Flipping Homes: Three Things To Remember About Your Home Loan

There are many individuals who are now going into home flipping as a hobby. Whether you're trying to renovate a home for a fast sale or trying to invest in your very first rental property, there are some things about the home loan process that you'll find different from when you bought your first residential home. Here are a few things that you're going to have to remember.

Your Insurance and Property Tax Requirements Will Be Different

You should expect to pay more in both insurance and property tax than you paid with your first home. This is because an investment property doesn't qualify for homestead exemptions (property tax) or homeowner's policies (insurance). Instead, you'll need to pay the full amount of property tax and for a real property insurance policy. Banks generally require that these be paid monthly in order for the mortgage to be considered on time, and may even collect these amounts from you in escrow in order to ensure it. Thus, your monthly costs may be much higher than you expect.

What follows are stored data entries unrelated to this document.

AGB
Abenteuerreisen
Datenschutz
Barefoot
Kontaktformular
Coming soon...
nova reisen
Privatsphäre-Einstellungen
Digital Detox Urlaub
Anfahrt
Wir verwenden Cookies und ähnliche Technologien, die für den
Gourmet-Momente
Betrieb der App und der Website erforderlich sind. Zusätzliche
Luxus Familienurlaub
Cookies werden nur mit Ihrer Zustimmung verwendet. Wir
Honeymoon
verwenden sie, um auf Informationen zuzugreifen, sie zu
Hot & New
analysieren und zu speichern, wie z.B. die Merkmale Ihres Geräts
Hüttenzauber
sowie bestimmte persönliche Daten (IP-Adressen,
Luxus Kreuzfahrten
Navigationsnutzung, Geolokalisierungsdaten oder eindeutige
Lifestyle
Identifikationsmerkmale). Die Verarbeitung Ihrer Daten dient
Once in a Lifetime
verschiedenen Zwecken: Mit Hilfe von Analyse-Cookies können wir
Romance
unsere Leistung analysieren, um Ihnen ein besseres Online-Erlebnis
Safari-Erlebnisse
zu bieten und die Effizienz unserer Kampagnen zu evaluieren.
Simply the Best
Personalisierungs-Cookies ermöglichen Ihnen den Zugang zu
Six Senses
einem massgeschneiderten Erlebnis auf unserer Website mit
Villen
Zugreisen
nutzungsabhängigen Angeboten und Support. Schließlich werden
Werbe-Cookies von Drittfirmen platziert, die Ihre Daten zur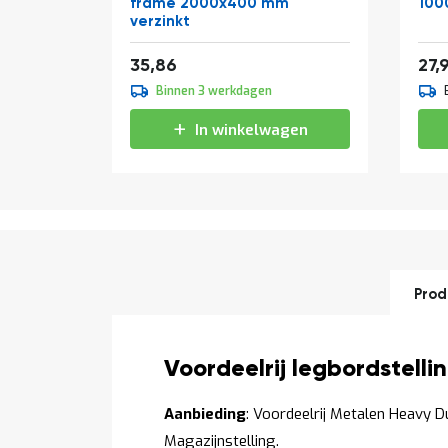
frame 2000x400 mm
100
verzinkt
Vanaf
Van
43,39
35,86
27,
Binnen 3 werkdagen
In winkelwagen
Prod
Productomschrijving
Voordeelrij legbordstel
Aanbieding
: Voordeelrij Metalen Heavy D
Magazijnstelling.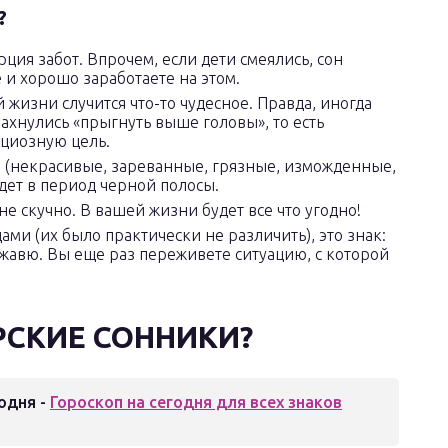
?
рция забот. Впрочем, если дети смеялись, сон
 и хорошо заработаете на этом.
 жизни случится что-то чудесное. Правда, иногда
махнулись «прыгнуть выше головы», то есть
ициозную цель.
то (некрасивые, зареванные, грязные, изможденные,
дет в период черной полосы.
е скучно. В вашей жизни будет все что угодно!
ми (их было практически не различить), это знак:
ежавю. Вы еще раз переживете ситуацию, с которой
РСКИЕ СОННИКИ?
одня -
Гороскоп на сегодня для всех знаков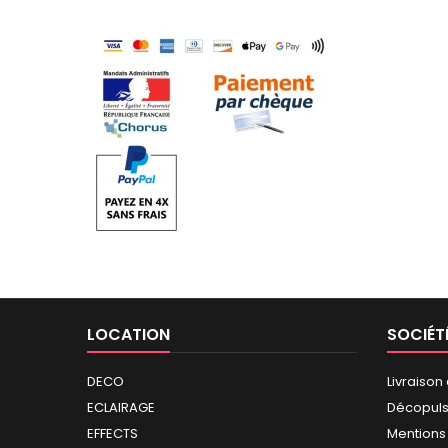
LOCATION
SOCIÉT
DECO
Livraison
ECLAIRAGE
Décopul
EFFECTS
Mentions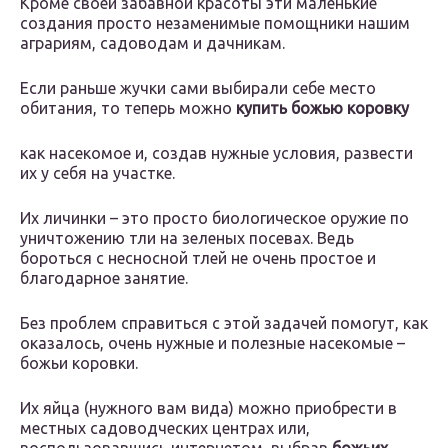
Кроме своей забавной красоты эти маленькие
создания просто незаменимые помощники нашим
аграриям, садоводам и дачникам.
Если раньше жучки сами выбирали себе место
обитания, то теперь можно
купить божью коровку
как насекомое и, создав нужные условия, развести
их у себя на участке.
Их личинки – это просто биологическое оружие по
уничтожению тли на зеленых посевах. Ведь
бороться с несносной тлей не очень простое и
благодарное занятие.
Без проблем справиться с этой задачей помогут, как
оказалось, очень нужные и полезные насекомые –
божьи коровки.
Их яйца (нужного вам вида) можно приобрести в
местных садоводческих центрах или,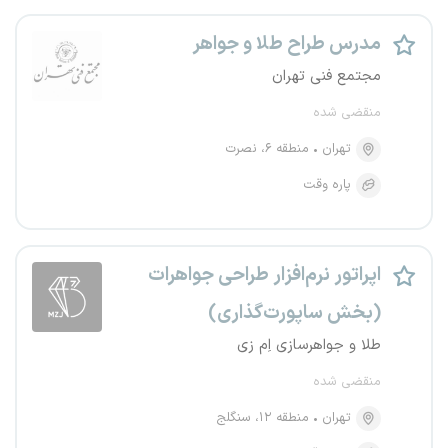
مدرس طراح طلا و جواهر
مجتمع فنی تهران
منقضی شده
تهران
منطقه ۶، نصرت
پاره وقت
اپراتور نرم‌افزار طراحی جواهرات
(بخش ساپورت‌گذاری)
طلا و جواهرسازی اِم زی
منقضی شده
تهران
منطقه ۱۲، سنگلج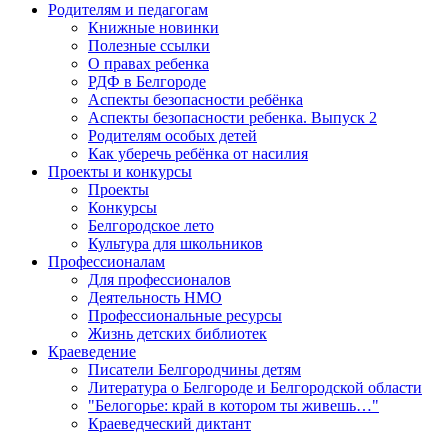
Родителям и педагогам
Книжные новинки
Полезные ссылки
О правах ребенка
РДФ в Белгороде
Аспекты безопасности ребёнка
Аспекты безопасности ребенка. Выпуск 2
Родителям особых детей
Как уберечь ребёнка от насилия
Проекты и конкурсы
Проекты
Конкурсы
Белгородское лето
Культура для школьников
Профессионалам
Для профессионалов
Деятельность НМО
Профессиональные ресурсы
Жизнь детских библиотек
Краеведение
Писатели Белгородчины детям
Литература о Белгороде и Белгородской области
"Белогорье: край в котором ты живешь…"
Краеведческий диктант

You Will Need a Larger Down Payment

When you bought your first home, it's possible that you put as little as 3.5% down -- with a first-time mortgage. If you're a veteran, you may have put as little as 0% down. This is a far cry from traditional 20% mortgages. But for an investment property the lowest you can usually get is 10%, and even that is through specific foreclosure-only mortgage loans. For the most part, you'll need to put 20% to 30% down -- plan accordingly.

Your Income Will Need to be Greater

Banks will need to see that you can support both your current property and the property that you are purchasing. But it isn't just that -- they also need to know that you'll be able to afford repairs and maintenance as needed, so you'll have to have a buffer. In general, you should always make sure that your income is up and that your expenses are as low as possible before you go for an investment loan. Different banks have different lending criteria, but nearly all of them are going to factor in the complete cost of maintaining this housing, without considering your potential for profit.

Of course, in an ideal world most home flipping would be done with cash only purchases. But the reality is that most people need home loans -- and home loans make it easy to parlay just a few dollars in cash into a significant investment. You just need to remember that the process of getting a home loan for an investment property is substantially different than getting one for an occupied property.